Today’s second letter is by our reader Septimus Octavius, musing on the French elections:


There really is no point in speculating about the outcome of the second round of voting for the French President; the result will be known by 10.00 pm on Sunday 7 May. Virtually every commentator says that Macron will win, and you can easily get odds of 10 to 1 on a Le Pen victory.

That said, we do know that voters do not like to be told what to do by the elite, and shocking surprises can indeed happen; but, to some extent, it does not really matter either way, as the President’s powers are very limited – and Macron does not even have a party.

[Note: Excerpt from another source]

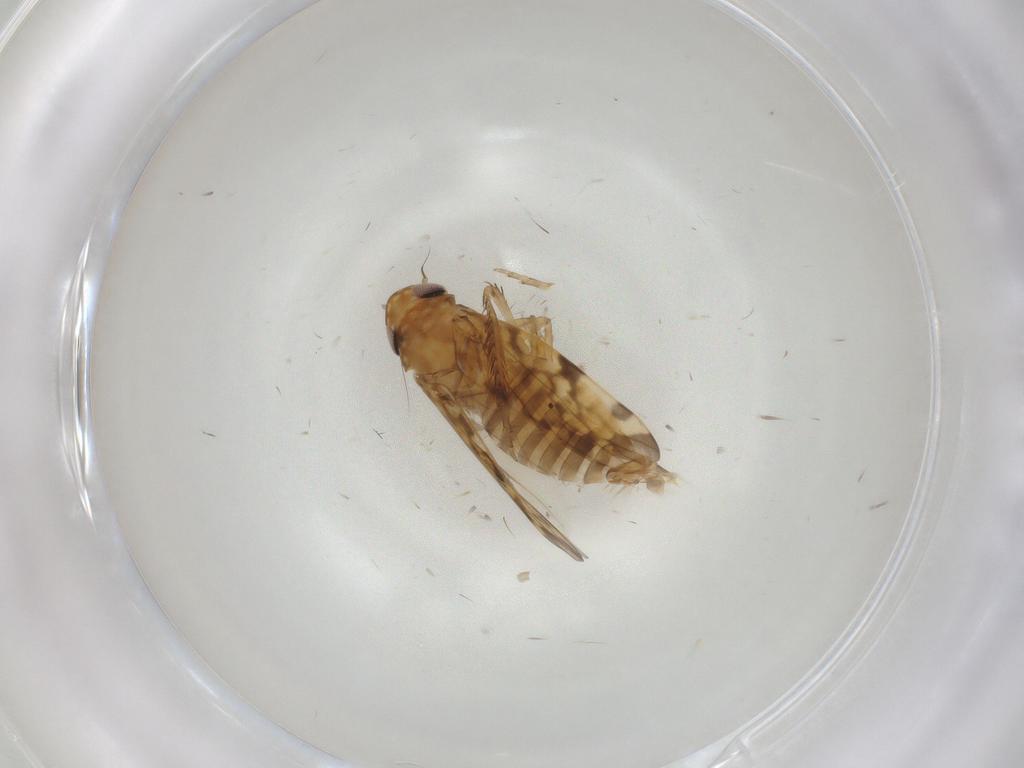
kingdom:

However, the actuality is that a Macron win will be seen as a massive vote for a “steady as you go” EU and Euro, whereas a win for Le Pen would be taken as a death warrant for each of them. Both views are equally hyperbolic, but such is the world’s media.

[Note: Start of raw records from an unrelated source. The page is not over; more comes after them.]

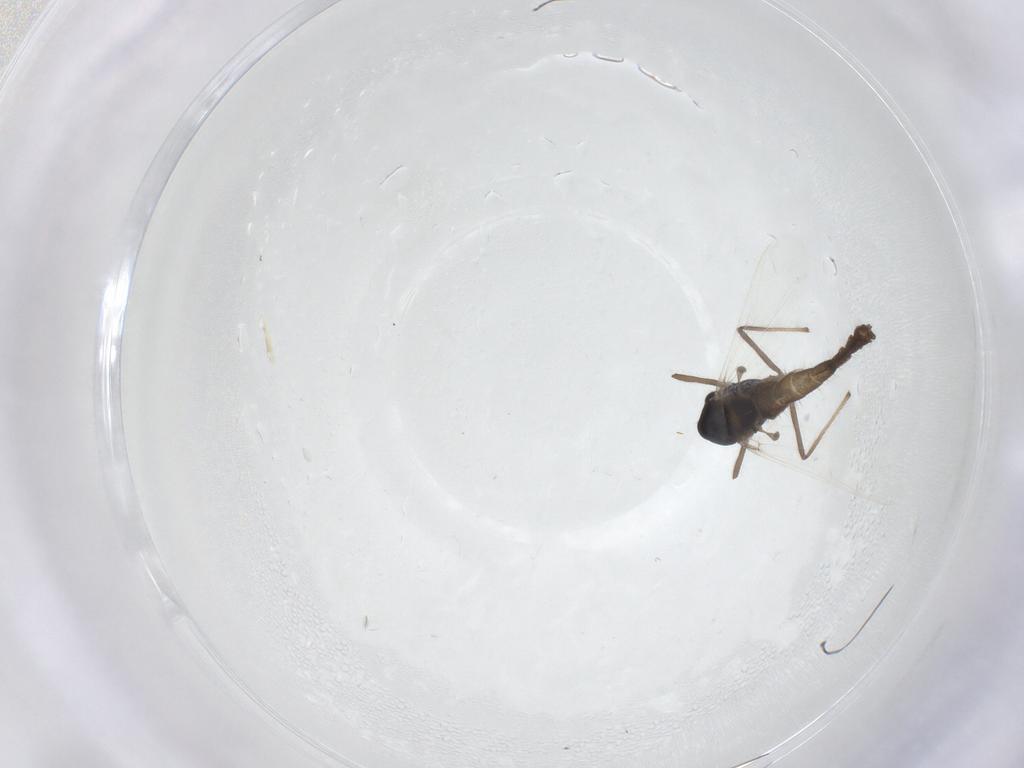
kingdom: Animalia
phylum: Arthropoda
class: Insecta
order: Diptera
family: Chironomidae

What is of rather more interest is the voting in the first round. Here, Le Pen got 21.4%, but more significantly Melenchon got 19.6%. This means that over 40% of the French voters voted for leaving the Euro and the EU.

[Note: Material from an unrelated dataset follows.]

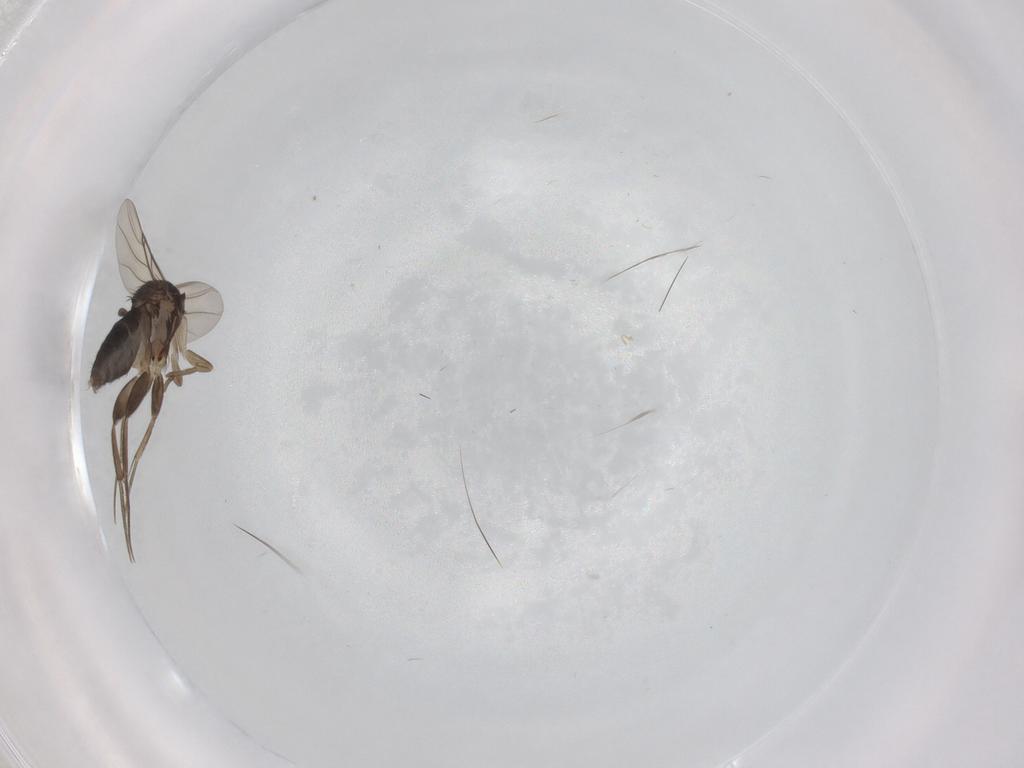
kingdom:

That does not bode well for either the institution, or its currency, does it?

Respectfully, Septimus Octavious

Today’s last letter, by our ‘legal eagle’ Roving Reporter, takes another critical look at Brexit, Brexit negotiations and the EU – and please note well the footnotes therein:


There have been no formal negotiations yet, and the serious stuff might not be started until after the German elections [Ed: Sept. 2017]. However, there has been a lot of sabre rattling, mainly by the assembled cohorts of the EU.  This has not been unhelpful, and assists in the production of the following points, which should be promulgated by the UK team at the outset of the talks proper:

  1.      The EU guarantees the right of all UK nationals lawfully resident in the EU to remain in the EU in perpetuity and the UK guarantees the right of all EU nationals lawfully resident in the UK to remain in the UK in perpetuity.  This provision must be agreed before any further negotiations take place.  Once this provision has been agreed the following are the terms and conditions which the UK proposes as the withdrawal agreement pursuant to the provisions of Article 50 of the Lisbon Treaty.
  2.      All trading terms, conditions and agreements relating exclusively to the sale and purchase of goods and services between the UK and the EU shall remain wholly unchanged from those applying at present.
  3.      All arrangements, protocols and agreements relating to co-operation between the UK and the EU concerning intelligence, policing, the prevention of terrorism, and all other such matters, shall remain wholly unchanged from those applying at present.
  4.      Until the UK is released from the Treaties pursuant to Article 50 the payments at present made by the UK to the EU and those made in any way shape or form by the EU to the UK or to any person, company, institution, partnership, charity, or any other entity in the UK, shall continue wholly unchanged. In the event of any deduction or reduction of any sort with regard to the said payments by the EU, the UK will deduct the amount of such deduction or reduction from the said payments it makes to the EU.
  5.      When the UK is released from the Treaties pursuant to Article 50 it shall immediately cease all payments to the EU and shall not pay anything at all to the EU thereafter. *)
  6.      The UK shall not make any payment of any sort, or in any way, at any time, to the EU beyond those hereinbefore specified, and the EU will not make any payment of any sort to the UK or to any entity within the UK as aforesaid beyond those hereinbefore specified.**)

And that’s that.

Respectfully, A Roving Reporter


*) There can be no payment for “continued access” or some such.

**)  For the avoidance of doubt, this is a critically important legal point; Article 50 does not provide for any payment either way. This is not a “divorce” and there is no “divorce bill”. A figure of 60 billion euros has been bandied about; the correct figure is precisely nil.